**RECORD SET**
________________________
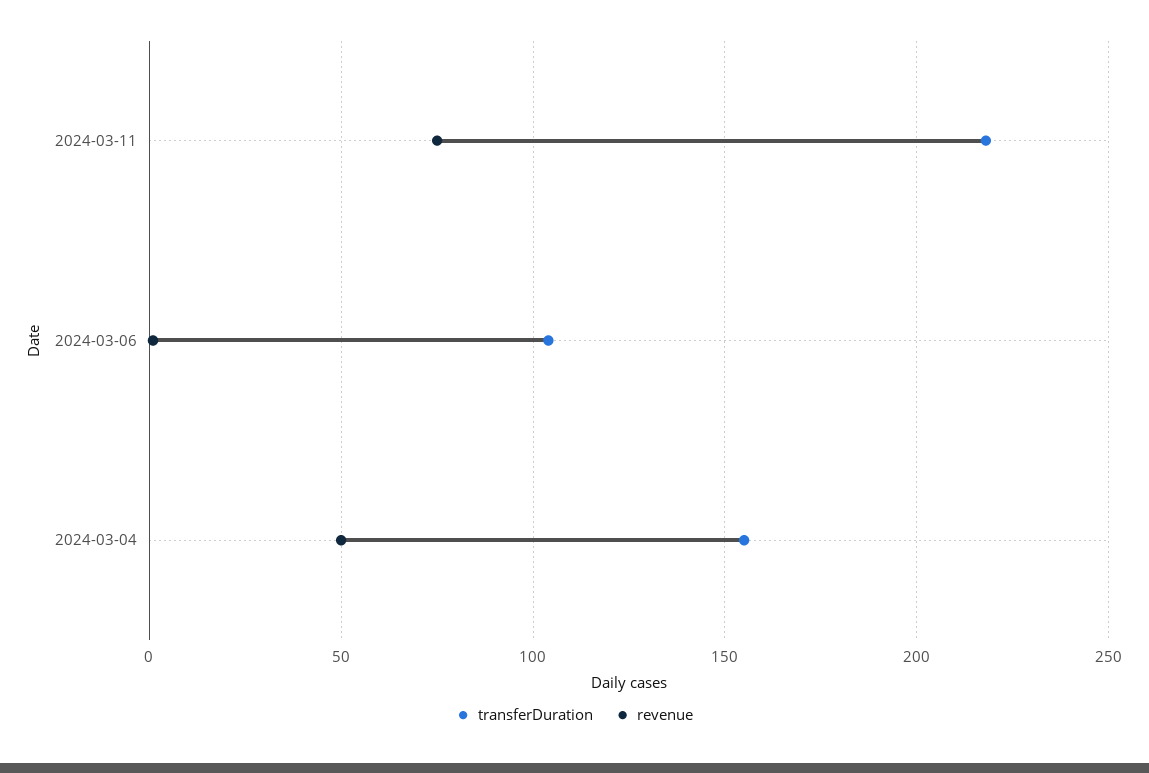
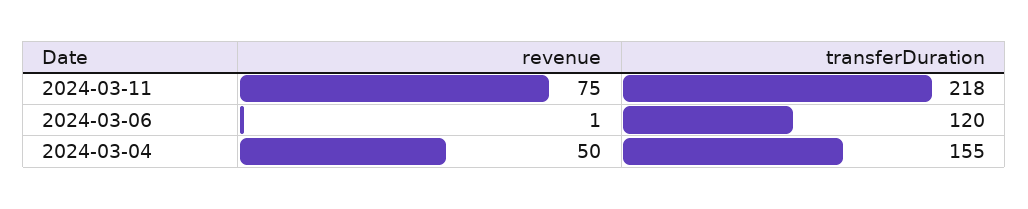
  {
    "transferDuration": {
      "2024-03-11": 218,
-     "2024-03-06": 105,
+     "2024-03-06": 120,
      "2024-03-04": 155
    },
    "revenue": {
      "2024-03-11": 75,
      "2024-03-06": 1,
      "2024-03-04": 50
    }
  }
________________________
**EXERCISE INSTRUCTIONS**
Your task is to reproduce every record exactly while omitting the pictures.

**ANSWER FOR THIS EXERCISE**
  {
    "transferDuration": {
      "2024-03-11": 218,
-     "2024-03-06": 105,
+     "2024-03-06": 120,
      "2024-03-04": 155
    },
    "revenue": {
      "2024-03-11": 75,
      "2024-03-06": 1,
      "2024-03-04": 50
    }
  }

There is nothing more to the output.